[Stored data entries]
+++

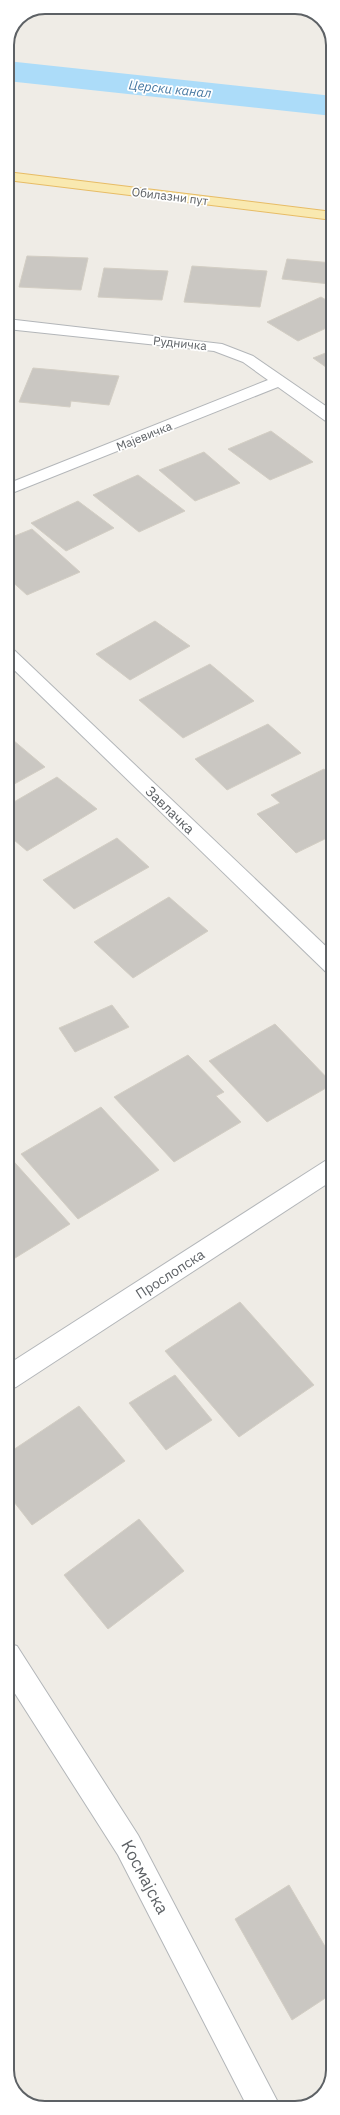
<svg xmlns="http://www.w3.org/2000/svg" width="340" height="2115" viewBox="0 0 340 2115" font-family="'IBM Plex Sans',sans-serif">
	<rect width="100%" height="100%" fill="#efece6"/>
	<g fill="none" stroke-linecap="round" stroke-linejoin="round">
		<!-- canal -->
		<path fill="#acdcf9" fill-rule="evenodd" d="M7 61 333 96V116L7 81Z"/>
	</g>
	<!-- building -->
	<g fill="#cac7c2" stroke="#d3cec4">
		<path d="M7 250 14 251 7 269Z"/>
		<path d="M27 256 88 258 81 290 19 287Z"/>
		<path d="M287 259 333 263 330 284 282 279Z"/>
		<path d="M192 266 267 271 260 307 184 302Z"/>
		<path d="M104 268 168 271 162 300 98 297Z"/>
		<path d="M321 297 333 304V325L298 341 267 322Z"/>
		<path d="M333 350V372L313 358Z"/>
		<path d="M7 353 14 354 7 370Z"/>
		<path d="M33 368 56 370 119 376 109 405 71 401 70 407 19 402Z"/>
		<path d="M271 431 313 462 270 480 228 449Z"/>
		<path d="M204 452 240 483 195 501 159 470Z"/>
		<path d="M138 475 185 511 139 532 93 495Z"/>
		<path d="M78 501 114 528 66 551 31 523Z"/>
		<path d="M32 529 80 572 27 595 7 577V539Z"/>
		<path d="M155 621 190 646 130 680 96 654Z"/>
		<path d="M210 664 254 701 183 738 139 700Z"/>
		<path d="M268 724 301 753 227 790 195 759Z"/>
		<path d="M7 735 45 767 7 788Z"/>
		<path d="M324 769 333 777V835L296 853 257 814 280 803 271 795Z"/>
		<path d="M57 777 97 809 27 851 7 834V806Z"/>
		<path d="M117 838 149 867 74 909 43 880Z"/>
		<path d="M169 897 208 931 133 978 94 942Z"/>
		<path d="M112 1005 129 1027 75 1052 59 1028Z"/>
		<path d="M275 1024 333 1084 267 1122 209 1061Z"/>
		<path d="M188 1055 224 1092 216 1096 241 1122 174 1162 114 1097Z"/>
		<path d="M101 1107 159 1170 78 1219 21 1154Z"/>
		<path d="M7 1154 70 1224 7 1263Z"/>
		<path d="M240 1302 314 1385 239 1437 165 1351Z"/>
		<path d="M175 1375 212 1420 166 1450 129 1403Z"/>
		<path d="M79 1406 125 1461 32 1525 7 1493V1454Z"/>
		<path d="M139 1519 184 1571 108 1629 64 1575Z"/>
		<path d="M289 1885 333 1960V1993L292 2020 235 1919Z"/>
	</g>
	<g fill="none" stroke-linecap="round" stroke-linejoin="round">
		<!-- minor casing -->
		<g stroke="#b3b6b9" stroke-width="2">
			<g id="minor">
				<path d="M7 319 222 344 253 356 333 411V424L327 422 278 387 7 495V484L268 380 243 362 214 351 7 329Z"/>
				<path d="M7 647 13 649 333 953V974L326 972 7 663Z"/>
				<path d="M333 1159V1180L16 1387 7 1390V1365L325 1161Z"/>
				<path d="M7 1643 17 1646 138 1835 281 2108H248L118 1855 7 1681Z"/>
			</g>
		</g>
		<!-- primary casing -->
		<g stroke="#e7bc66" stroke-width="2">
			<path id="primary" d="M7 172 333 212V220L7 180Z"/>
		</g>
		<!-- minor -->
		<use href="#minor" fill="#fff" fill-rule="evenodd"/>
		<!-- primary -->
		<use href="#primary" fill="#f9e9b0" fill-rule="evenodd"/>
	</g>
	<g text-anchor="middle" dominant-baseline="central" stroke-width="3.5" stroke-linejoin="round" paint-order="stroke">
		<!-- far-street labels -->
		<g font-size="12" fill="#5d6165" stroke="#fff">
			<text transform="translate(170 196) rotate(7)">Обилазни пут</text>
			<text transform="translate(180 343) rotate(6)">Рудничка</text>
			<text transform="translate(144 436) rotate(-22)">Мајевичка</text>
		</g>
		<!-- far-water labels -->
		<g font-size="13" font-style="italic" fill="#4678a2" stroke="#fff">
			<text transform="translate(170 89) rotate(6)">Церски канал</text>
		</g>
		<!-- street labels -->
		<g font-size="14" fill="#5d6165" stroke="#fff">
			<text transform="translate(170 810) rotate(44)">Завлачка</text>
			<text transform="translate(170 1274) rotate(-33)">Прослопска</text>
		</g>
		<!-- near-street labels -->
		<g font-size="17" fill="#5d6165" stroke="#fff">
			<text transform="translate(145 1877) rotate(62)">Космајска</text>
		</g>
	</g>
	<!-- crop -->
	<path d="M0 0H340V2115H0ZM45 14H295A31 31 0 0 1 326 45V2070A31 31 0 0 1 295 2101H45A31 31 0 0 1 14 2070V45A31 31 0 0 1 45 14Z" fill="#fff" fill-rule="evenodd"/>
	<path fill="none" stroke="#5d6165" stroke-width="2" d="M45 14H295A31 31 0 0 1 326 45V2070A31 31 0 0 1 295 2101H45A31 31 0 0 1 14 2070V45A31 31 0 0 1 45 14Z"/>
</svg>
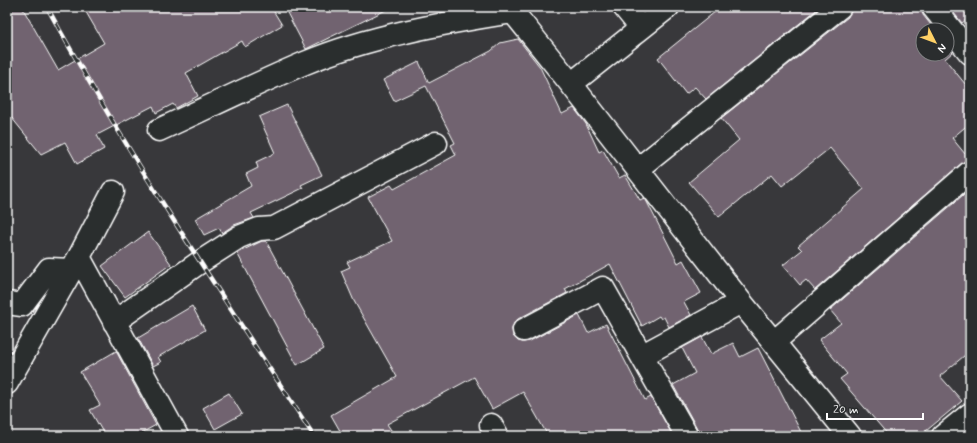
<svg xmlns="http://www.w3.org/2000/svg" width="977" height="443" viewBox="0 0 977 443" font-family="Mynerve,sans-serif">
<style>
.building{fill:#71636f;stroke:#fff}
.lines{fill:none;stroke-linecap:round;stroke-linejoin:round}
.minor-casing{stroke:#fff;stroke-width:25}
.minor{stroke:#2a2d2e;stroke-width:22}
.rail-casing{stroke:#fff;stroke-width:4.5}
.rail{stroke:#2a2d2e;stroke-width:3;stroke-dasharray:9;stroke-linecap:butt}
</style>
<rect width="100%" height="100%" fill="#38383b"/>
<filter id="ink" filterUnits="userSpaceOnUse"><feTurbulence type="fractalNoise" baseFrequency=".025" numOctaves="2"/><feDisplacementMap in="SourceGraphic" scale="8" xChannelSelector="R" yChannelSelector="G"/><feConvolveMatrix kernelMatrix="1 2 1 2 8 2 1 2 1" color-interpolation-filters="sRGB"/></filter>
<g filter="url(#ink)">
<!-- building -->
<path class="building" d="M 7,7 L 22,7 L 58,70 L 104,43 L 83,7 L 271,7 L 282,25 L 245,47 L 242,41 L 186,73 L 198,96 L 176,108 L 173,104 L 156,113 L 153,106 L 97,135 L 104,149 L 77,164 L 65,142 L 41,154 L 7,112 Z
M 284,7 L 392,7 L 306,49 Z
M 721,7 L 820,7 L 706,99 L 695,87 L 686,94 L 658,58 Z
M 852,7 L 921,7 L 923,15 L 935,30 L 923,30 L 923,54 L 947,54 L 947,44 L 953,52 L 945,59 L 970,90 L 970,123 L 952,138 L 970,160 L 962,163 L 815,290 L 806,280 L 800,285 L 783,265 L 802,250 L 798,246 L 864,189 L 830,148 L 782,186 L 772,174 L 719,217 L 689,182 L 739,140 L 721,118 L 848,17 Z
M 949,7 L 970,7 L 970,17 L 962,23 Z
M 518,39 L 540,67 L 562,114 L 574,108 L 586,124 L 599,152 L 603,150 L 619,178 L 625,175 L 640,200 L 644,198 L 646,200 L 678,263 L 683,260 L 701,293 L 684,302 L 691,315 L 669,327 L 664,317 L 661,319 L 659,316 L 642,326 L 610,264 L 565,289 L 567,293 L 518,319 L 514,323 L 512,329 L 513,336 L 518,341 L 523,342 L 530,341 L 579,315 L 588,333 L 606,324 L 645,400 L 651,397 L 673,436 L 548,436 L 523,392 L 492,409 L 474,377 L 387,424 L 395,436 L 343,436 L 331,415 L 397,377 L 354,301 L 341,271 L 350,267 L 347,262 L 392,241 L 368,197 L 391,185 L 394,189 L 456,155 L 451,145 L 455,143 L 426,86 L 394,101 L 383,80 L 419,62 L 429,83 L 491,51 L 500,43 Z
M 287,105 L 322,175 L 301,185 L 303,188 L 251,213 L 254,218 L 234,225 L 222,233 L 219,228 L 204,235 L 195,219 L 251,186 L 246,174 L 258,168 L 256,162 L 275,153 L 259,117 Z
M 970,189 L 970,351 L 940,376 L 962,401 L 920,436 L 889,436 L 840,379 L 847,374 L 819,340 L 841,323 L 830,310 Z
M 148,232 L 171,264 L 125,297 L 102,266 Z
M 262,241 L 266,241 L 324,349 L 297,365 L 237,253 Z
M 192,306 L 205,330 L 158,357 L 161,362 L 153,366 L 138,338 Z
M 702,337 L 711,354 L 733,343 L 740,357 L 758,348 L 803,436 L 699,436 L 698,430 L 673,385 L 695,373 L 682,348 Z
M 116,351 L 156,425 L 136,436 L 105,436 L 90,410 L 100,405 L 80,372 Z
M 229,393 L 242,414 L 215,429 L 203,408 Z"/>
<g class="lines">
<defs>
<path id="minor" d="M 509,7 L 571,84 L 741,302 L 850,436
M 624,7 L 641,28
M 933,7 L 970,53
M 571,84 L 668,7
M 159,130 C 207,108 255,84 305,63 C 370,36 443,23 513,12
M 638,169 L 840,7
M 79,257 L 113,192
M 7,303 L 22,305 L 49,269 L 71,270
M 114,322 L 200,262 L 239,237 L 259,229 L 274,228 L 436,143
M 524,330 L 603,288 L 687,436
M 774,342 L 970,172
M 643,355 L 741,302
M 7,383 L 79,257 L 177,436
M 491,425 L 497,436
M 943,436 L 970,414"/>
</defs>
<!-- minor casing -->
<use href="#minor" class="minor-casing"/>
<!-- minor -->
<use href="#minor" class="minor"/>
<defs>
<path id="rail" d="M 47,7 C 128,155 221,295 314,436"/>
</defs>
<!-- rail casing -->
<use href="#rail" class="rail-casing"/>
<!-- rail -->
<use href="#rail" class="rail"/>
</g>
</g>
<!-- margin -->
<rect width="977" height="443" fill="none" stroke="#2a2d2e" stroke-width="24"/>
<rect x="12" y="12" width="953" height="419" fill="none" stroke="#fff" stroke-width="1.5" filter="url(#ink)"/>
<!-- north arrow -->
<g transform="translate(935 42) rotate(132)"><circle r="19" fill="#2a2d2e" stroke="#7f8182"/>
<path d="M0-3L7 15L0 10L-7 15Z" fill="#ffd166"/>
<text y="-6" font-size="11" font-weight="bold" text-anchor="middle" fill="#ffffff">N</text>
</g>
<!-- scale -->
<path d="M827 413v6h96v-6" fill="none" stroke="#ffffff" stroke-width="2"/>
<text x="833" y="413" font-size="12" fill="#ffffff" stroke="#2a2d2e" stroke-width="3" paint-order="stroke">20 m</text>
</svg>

+++

ABOUT THIS TASK:
The output should consist only of the lines from the one with "M 774,342 L 970,172" through the final line of the records above, exactly.

ANSWER TO THIS EXERCISE:
M 774,342 L 970,172
M 643,355 L 741,302
M 7,383 L 79,257 L 177,436
M 491,425 L 497,436
M 943,436 L 970,414"/>
</defs>
<!-- minor casing -->
<use href="#minor" class="minor-casing"/>
<!-- minor -->
<use href="#minor" class="minor"/>
<defs>
<path id="rail" d="M 47,7 C 128,155 221,295 314,436"/>
</defs>
<!-- rail casing -->
<use href="#rail" class="rail-casing"/>
<!-- rail -->
<use href="#rail" class="rail"/>
</g>
</g>
<!-- margin -->
<rect width="977" height="443" fill="none" stroke="#2a2d2e" stroke-width="24"/>
<rect x="12" y="12" width="953" height="419" fill="none" stroke="#fff" stroke-width="1.5" filter="url(#ink)"/>
<!-- north arrow -->
<g transform="translate(935 42) rotate(132)"><circle r="19" fill="#2a2d2e" stroke="#7f8182"/>
<path d="M0-3L7 15L0 10L-7 15Z" fill="#ffd166"/>
<text y="-6" font-size="11" font-weight="bold" text-anchor="middle" fill="#ffffff">N</text>
</g>
<!-- scale -->
<path d="M827 413v6h96v-6" fill="none" stroke="#ffffff" stroke-width="2"/>
<text x="833" y="413" font-size="12" fill="#ffffff" stroke="#2a2d2e" stroke-width="3" paint-order="stroke">20 m</text>
</svg>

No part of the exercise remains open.